O acolhimento que Maria Geneci recebeu da Justiça foi decisivo para que conseguisse não apenas cessar os débitos como também ser ressarcida. “A juíza que julgou o caso foi me explicando todos os passos. Aceitei o acordo proposto e foi estabelecida uma multa de R$ 10 mil por dia em caso de descumprimento. No dia definido pela Justiça, recebi pouco mais de R$ 2.500 referente aos três anos de débito indevido”, conta.
A experiência de Maria Geneci exemplifica os esforços do Judiciário para atender às demandas trazidas por um cenário de envelhecimento gradual da população brasileira, em que a expectativa de vida é de 76,4 anos, segundo dados do IBGE (2023). Nos últimos 20 anos, o Conselho Nacional de Justiça (CNJ) adotou algumas medidas para tornar a Justiça brasileira mais acessível para pessoas idosas, cumprindo importante papel na superação dos desafios da terceira idade.

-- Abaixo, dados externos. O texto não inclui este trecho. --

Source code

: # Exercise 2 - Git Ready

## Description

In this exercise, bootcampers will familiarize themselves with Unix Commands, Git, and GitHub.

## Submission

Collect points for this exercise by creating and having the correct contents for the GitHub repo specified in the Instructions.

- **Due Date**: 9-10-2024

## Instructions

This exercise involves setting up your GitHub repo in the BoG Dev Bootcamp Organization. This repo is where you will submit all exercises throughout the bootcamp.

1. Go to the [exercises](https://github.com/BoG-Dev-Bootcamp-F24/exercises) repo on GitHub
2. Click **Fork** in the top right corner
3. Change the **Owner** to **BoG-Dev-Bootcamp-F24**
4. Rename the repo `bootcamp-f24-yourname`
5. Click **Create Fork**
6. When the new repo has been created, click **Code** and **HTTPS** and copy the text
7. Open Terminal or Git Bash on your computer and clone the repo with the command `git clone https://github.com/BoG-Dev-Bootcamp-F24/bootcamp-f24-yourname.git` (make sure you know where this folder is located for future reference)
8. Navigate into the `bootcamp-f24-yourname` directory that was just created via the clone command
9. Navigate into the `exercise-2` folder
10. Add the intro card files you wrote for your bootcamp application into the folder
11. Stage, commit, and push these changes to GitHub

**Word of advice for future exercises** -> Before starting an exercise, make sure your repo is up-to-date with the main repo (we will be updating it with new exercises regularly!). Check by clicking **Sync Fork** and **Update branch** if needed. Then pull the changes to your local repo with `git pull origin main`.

O panorama do envelhecimento é corroborado por outros estudos científicos. A Pesquisa Nacional de Saúde (PNS), também produzida pelo IBGE, registrou 32 milhões de pessoas idosas em todo o país, com 22 milhões acima de 65 anos. O levantamento revela ainda outros aspectos ligados à terceira idade, como o impacto do isolamento social, que atinge as pessoas idosas em diversos níveis. Cerca de 9% dos idosos, por exemplo, contam com apenas um familiar em sua rede de convívio e apoio, e outros 12,8% contam com um ou nenhum parente. Nesse contexto, 23% dos idosos e das idosas não têm amigos próximos.
Desde 2007, o CNJ recomenda aos tribunais que seja assegurada às pessoas com mais 60 anos prioridade nos processos judiciais. E, em 2023, a Política Judiciária sobre Pessoas Idosas e suas Interseccionalidades trouxe outros avanços no atendimento a esse grupo. A política estabelece prazos razoáveis para a tramitação de processos envolvendo idosos, em linha com o Estatuto Nacional do Idoso, e inclui capacitação de servidores e magistrados para lidar com questões específicas desse grupo.
Direitos assegurados
A partir dessas novas dinâmicas inseridas na tramitação de processos, o Poder Judiciário passou a garantir à pessoa idosa celeridade e eficiência na solução de suas demandas. As ações estão baseadas nos princípios da dignidade da pessoa humana, do acesso à Justiça, do respeito à autonomia da pessoa idosa, do melhor interesse da pessoa idosa quanto à gestão dos conflitos familiares, da solidariedade intergeracional e da abordagem multidisciplinar na atenção à pessoa idosa.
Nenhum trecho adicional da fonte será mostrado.